Note the use of unflaggedOptions to specify the strings to find and replace. These are command-line arguments that do not use a flag to signal their presence. Provided that you have a file called input.txt in your current directory, you can run the replace SGS as follows:

SGSRun localhost 9092 replace hello goodbye

This will replace all instances of the word "hello" with "goodbye" in the file input.txt, writing the results to output.txt. As you may have gathered from the above XML, you can use the command-line flag -v (or --verbose) to produce more verbose output.
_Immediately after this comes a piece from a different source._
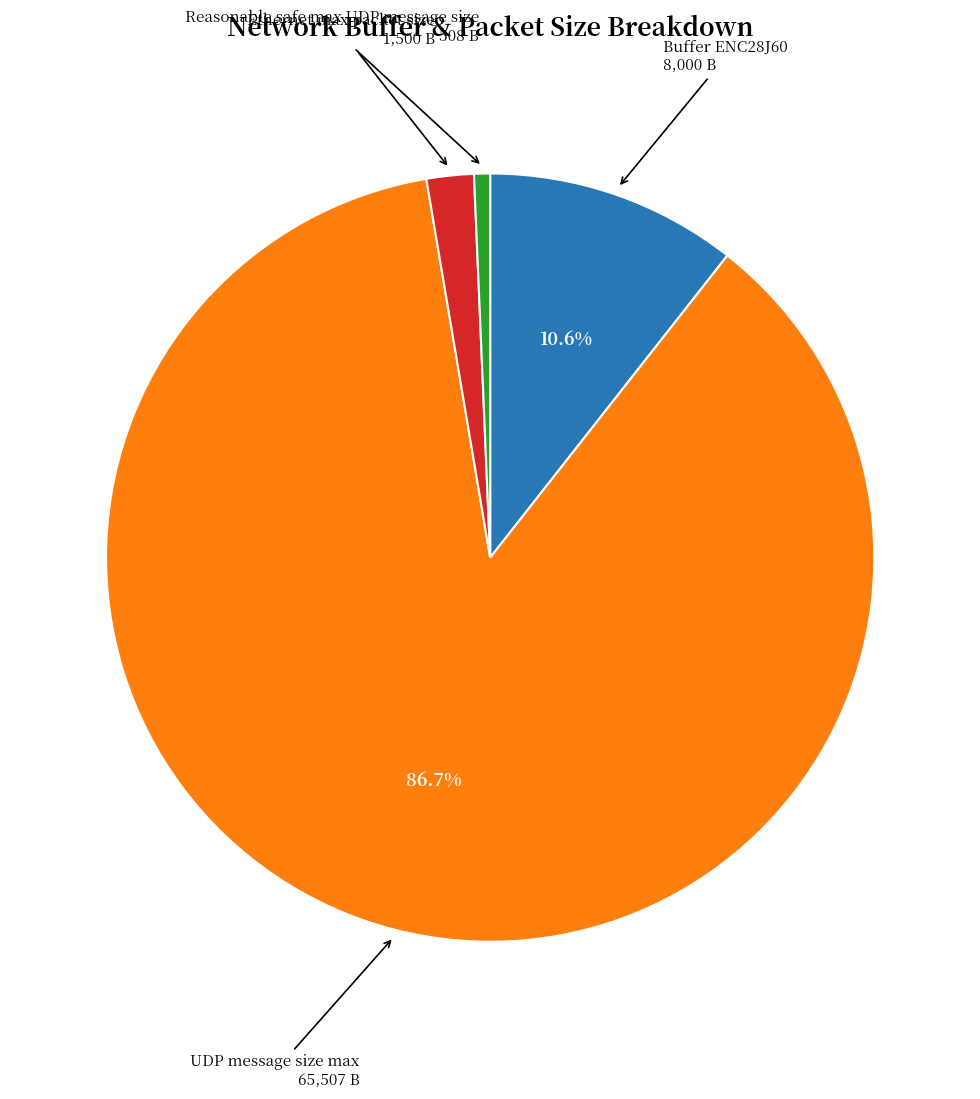

Is there a majority slice in this chart?

Yes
Even though the names of the files are fixed, you can still pass references to input files and get references to output files. Type

SGSRun localhost 9092 replace --sgs-verbose-help
and you'll see the arguments that you have to set. For example:

SGSRun localhost 9092 replace hello goodbye
    --sgs-ref-input.txt=readfrom:http://www.google.com --sgs-ref-output.txt

will read input data from http://www.google.com and write a reference to the output data into the file output.txt. (The "readfrom" part is actually unnecessary in this case by the way.) Note that you can also use this technique to stream data from a remote source into the standard input of an SGS (--sgs-ref-stdin=readfrom:URL).

4. Interactive programs

If you have a program that expect user interaction through the command line (i.e. the user enters data at the keyboard), you can expose this as a Styx Grid Service. In fact, you have already done so: the reverse service from section 1 above reads data from its standard input. Try running:

SGSRun localhost 9092 reverse

without piping any data to its standard input. The program will just sit and wait for you to type at the keyboard. Every line you type will be reversed by the reverse SGS and sent back to you, printed on the standard output (console window). This will continue until you enter an end-of-file command (Control-Z in Windows and Control-D in many other systems).

You could expose any interactive program in this way, including the Python interactive shell and the bash shell! Of course, there may be serious security implications connected with doing this if the program you are exposing as an SGS allows the user to enter data that can cause damage to your system. (This is true with any Styx Grid Service, of course.)